Rights advocates slammed Philippine President Rodrigo Duterte on Wednesday over remarks he made a day earlier about forming a police squad to assassinate communist insurgents.
In a speech before military personnel on central Bohol island, Duterte said he would form a death squad to counter the “sparrow unit” once deployed by the communist New People’s Army (NPA) to target members of the police and military force. The communist sparrows carried out assassinations in urban centers in the 1980s, when dictator Ferdinand Marcos was in power.
“One of these days, I will be forced to create my own sparrow,” Duterte said in Tuesday’s speech. “They would be tasked to only go after loiterers or those suspected to be NPAs, and kill them.”
Duterte’s comments surprised many people because no killings had been attributed to the “sparrow unit” in years.
“I will match their talent also for assassinating people. They will be armed and that is what I intend to do,” he said.
Duterte suggested that government forces were vulnerable to attacks from sparrow units, especially after peace talks between his administration and the rebels’ political wing collapsed.
“What I lack is a sparrow unit. That’s their advantage. ... So I will create a sparrow.

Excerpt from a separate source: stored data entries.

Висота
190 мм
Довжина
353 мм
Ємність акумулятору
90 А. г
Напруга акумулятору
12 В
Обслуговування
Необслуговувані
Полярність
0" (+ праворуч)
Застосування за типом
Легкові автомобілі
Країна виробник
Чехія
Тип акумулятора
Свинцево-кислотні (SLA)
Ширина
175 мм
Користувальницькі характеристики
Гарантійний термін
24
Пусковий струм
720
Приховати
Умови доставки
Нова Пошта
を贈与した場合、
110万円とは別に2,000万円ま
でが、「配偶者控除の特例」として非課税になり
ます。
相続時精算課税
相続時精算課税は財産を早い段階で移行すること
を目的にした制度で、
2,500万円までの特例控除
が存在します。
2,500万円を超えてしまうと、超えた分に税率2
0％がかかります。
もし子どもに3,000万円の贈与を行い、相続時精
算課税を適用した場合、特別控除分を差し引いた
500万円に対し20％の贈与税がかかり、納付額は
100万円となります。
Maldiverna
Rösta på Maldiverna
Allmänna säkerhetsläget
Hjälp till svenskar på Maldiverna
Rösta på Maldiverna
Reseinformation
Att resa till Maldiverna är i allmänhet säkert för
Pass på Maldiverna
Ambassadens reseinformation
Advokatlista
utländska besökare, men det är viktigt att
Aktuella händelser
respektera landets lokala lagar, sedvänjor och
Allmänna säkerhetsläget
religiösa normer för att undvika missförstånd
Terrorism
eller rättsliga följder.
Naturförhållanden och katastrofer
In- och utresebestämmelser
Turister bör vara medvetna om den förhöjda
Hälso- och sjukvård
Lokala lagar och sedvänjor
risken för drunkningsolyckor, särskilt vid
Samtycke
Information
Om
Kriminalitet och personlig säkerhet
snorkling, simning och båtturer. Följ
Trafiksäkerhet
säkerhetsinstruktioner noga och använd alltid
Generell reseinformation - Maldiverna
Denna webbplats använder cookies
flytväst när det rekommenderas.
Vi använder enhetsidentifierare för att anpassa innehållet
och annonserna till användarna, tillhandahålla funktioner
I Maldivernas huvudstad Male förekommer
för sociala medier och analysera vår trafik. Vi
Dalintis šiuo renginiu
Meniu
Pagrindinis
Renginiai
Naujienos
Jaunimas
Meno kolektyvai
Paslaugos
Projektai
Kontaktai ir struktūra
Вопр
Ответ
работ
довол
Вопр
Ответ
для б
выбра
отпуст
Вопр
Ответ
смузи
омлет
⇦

Duterte Death Squad against the sparrow,” the president said.
While it was not clear whether Duterte was serious, his statement troubled human rights groups which said it could increase impunity in a country where thousands of suspected drug dealers and addicts have been gunned down since he became president two years ago.
Jose Luis Gascon, chairman of the independent Committee on Human Rights, said Duterte’s statement was worrisome because the state had “a duty to protect its citizens from all forms of harm including lawless violence and terrorist acts.”
“This duty must at all times be undertaken in accordance with established rules of engagement,” Gascon said, adding that the principles of International Humanitarian Law prohibits state forces from using death squads.
New York-based Human Rights Watch (HRW) also weighed in criticizing Duterte’s comments.
“If there was a death squad Olympics, Duterte would be on the victory stand. Yet his murderous policies continue to make the people of the Philippines the losers. His statement is a declaration of open season against rebels, leftists, civilians and critics of the government,” said Carlos Conde, HRW’s Philippine researcher.
The police, Conde warned, would only worsen what HRW had branded as a “human rights calamity” in the country tied to Duterte’s war on drugs.
“Duterte once again affirmed extrajudicial killing as his administration’s official policy against government critics,” Conde said.
Asked to comment on the president’s statement, Defense Secretary Delfin Lorenzana appeared to be at a loss for an answer, saying the government would “study it very closely.”
But he conceded that forming a death squad could lead to potential abuses and problems with accountability.
“Because there is great danger of abuse or mistakes in these undercover operations. One way to prevent this is for someone higher up to give the go-signal after careful and thorough vetting. The operatives should not be granted blanket authority,” the defense secretary said.
Duterte faces two mass murder cases before the International Criminal Court (ICC), which were filed by victims of his drug war and two self-confessed former members of a suspected death squad that operated in Davao city when Duterte served as mayor.
Manila’s justice secretary, Menardo Guevarra, on Wednesday sought to play down the president’s comments.
“We should always understand that kind of statement to mean – use reasonable force to apprehend suspected assassins,” Guevarra told the Philippine Star.
“But if there is armed resistance and your life is seriously endangered in the process, shoot back,” he said.
Duterte’s comments came hours before a member of a left-leaning labor group was gunned down Wednesday morning.
Linus Cubol, a leader of the Kilusang Mayo Uno labor group, was shot five times and died at a furniture shop he owned in southern Agusa del Norte province.
A week earlier, Cubol had been taken in for questioning by members of the army’s intelligence unit about his recent participation in anti-government rallies, his colleagues said.
Mark Navales in Cotabato City, Philippines, contributed to this report.